By on September 27, 2009

COUNTY—As we enter the flu season, the Kane County Health Department wants to remind residents that even a single sick family member can cause disruption in a family’s day-to-day life.

For example, a sick child can force a parent to stay home from work, possibly losing wages. Businesses, too, can suffer if substantial numbers of their workforces are out ill or are staying home caring for an ill child.

“The best defense against the flu is a good offense. In other words, taking pre-emptive measures such as getting vaccinated and following the Three Cs (cover your cough, clean your hands, contain your germs by staying home) are the best ways to prevent getting or spreading the flu,” said Paul Kuehnert, Kane County Health Department Executive Director.

The Health Department recommends keeping the sick person in a room separate from the common areas of the house (for example, a spare bedroom with its own bathroom, if that’s possible). Keep the sickroom door closed. Unless necessary for medical care or other necessities, people who are sick with an influenza-likeillness should stay home and keep away from others as much as possible, including avoiding travel, for at least 24 hours after fever is gone, except to get medical care or for other necessities (Fever should be gone without the use of a fever-reducing medicine). This is to keep from making others sick. Children, especially younger children, might potentially be contagious for longer periods

Vaccine for the seasonal flu is now available at many pharmacies or from your physician. A vaccine for the H1N1 virus is expected to be available in October.

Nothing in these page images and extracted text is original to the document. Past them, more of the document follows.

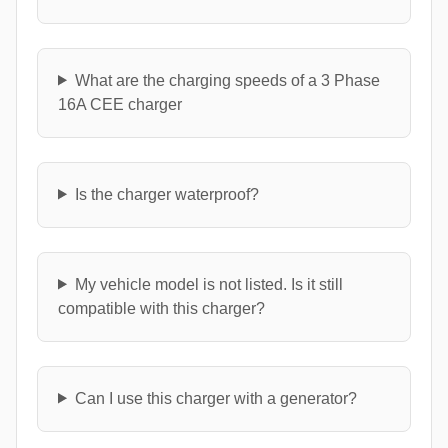
What are the charging speeds of a 3 Phase
16A CEE charger
Is the charger waterproof?
My vehicle model is not listed. Is it still
compatible with this charger?
Can I use this charger with a generator?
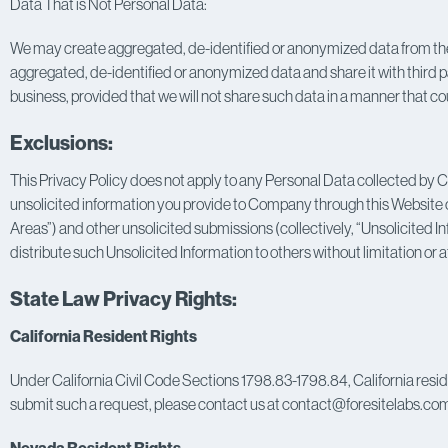
Data That is Not Personal Data:
We may create aggregated, de-identified or anonymized data from the P
aggregated, de-identified or anonymized data and share it with third pa
business, provided that we will not share such data in a manner that cou
Exclusions:
This Privacy Policy does not apply to any Personal Data collected by 
unsolicited information you provide to Company through this Website or 
Areas”) and other unsolicited submissions (collectively, “Unsolicited I
distribute such Unsolicited Information to others without limitation or a
State Law Privacy Rights:
California Resident Rights
Under California Civil Code Sections 1798.83-1798.84, California residen
submit such a request, please contact us at contact@foresitelabs.co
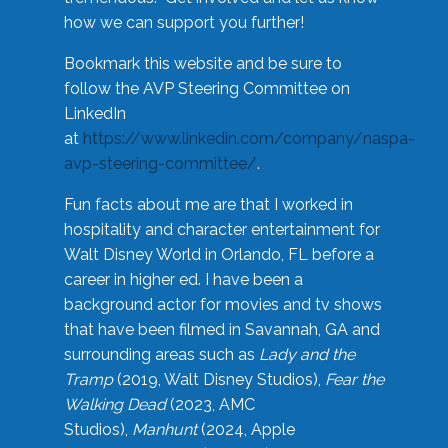
how we can support you further!
Bookmark this website and be sure to
follow the AVP Steering Committee on
LinkedIn
at
https://www.linkedin.com/company/naspa-
avp-steering-committee/
.
Fun facts about me are that I worked in
hospitality and character entertainment for
Walt Disney World in Orlando, FL before a
career in higher ed. I have been a
background actor for movies and tv shows
that have been filmed in Savannah, GA and
surrounding areas such as
Lady and the
Tramp
(2019, Walt Disney Studios),
Fear the
Walking Dead
(2023, AMC
Studios),
Manhunt
(2024, Apple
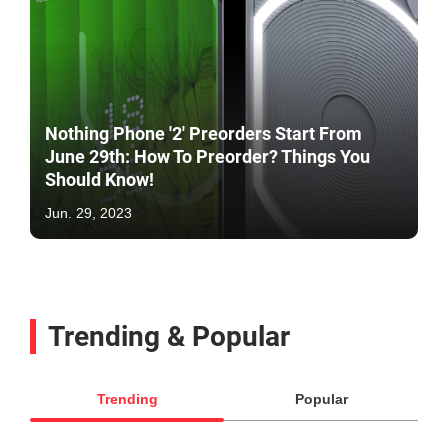
Nothing Phone '2' Preorders Start From
June 29th: How To Preorder? Things You
Should Know!
Jun. 29, 2023
Trending & Popular
Trending
Popular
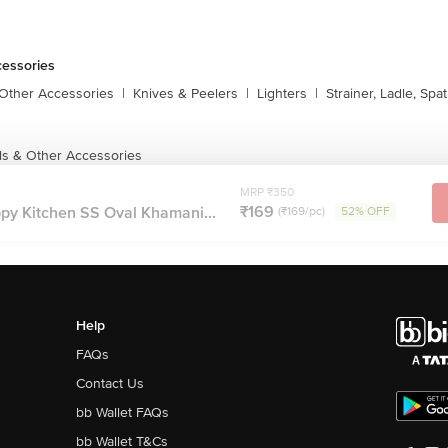
cessories
 Other Accessories
|
Knives & Peelers
|
Lighters
|
Strainer, Ladle, Spat
ls & Other Accessories
MRP ₹350
₹169
y Kitchen SS Oval Khamani...
(₹169/pc)
52% OFF
Help
FAQs
Contact Us
bb Wallet FAQs
bb Wallet T&Cs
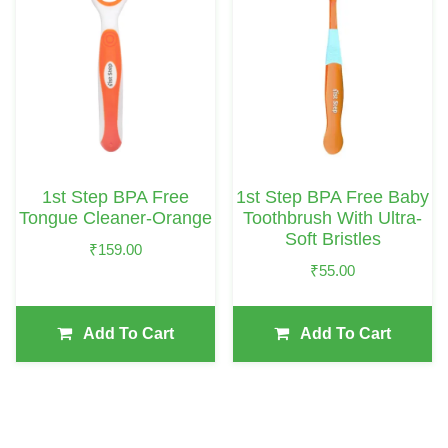
1st Step BPA Free
1st Step BPA Free Baby
Tongue Cleaner-Orange
Toothbrush With Ultra-
Soft Bristles
₹
159.00
₹
55.00
Add To Cart
Add To Cart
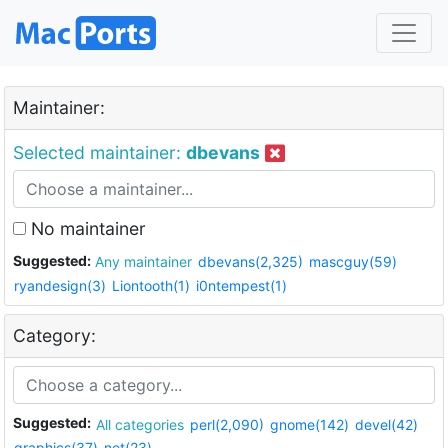
Maintainer:
Selected maintainer:
dbevans
No maintainer
Suggested:
Any maintainer
dbevans(2,325)
mascguy(59)
ryandesign(3)
Liontooth(1)
i0ntempest(1)
Category:
Suggested:
All categories
perl(2,090)
gnome(142)
devel(42)
graphics(37)
net(23)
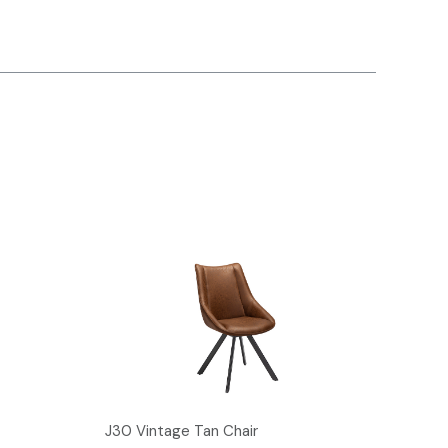
J30 Vintage Tan Chair
L25 V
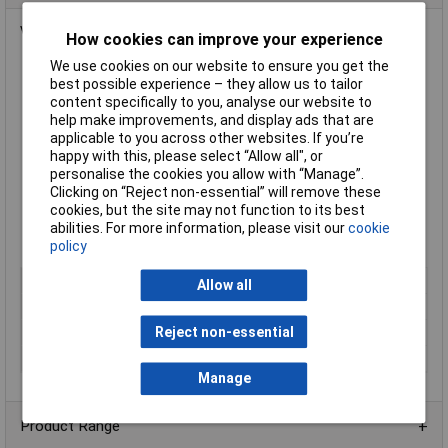
Volumetric
glass flasks
with plastic stopper from
Glassco
.
How cookies can improve your experience
We use cookies on our website to ensure you get the
Made from borosilicate glass
best possible experience – they allow us to tailor
Meets ISO 1042, DIN 12664 standard
content specifically to you, analyse our website to
Class B
help make improvements, and display ads that are
Capacity 500mm
applicable to you across other websites. If you’re
Tolerance ±0.25ml
happy with this, please select “Allow all", or
Diameter 103mm
personalise the cookies you allow with “Manage”.
Height 261mm
Clicking on “Reject non-essential” will remove these
Joint size 19/26
cookies, but the site may not function to its best
Supplied in
packs of 2
abilities. For more information, please visit our
cookie
Manufacturer's part
129/B/500
policy
Type
Volumetric flask
Allow all
Capacity
500ml
Reject non-essential
Pack Size
2
Tolerance
±0.25ml
Manage
Product Range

More information about the seasonal or H1N1 flu viruses is available at the Health Department’s Web site at www.kanehealth.com.

Providing safe care

When providing care to a household member who is sick with influenza, the most important ways to protect yourself and others who are not sick are to

• remind the sick person to cover their coughs, and clean their hands with soap and water or an alcohol-based hand rub often, especially after coughing and/or sneezing

• have everyone in the household clean their hands often, using soap and water or an alcohol-based hand rub. Children may need reminders or help keeping their hands clean

• ask your health care provider if household contacts of the sick person—particularly those contacts who may be pregnant or have chronic health conditions—should take antiviral medications such as oseltamivir (Tamiflu®) or zanamivir (Relenza®) to prevent the flu

• If you are in a high risk group for complications from influenza, you should attempt to avoid close contact (within 6 feet) with household members who are sick with influenza.

• Infants should not be cared for by sick family members.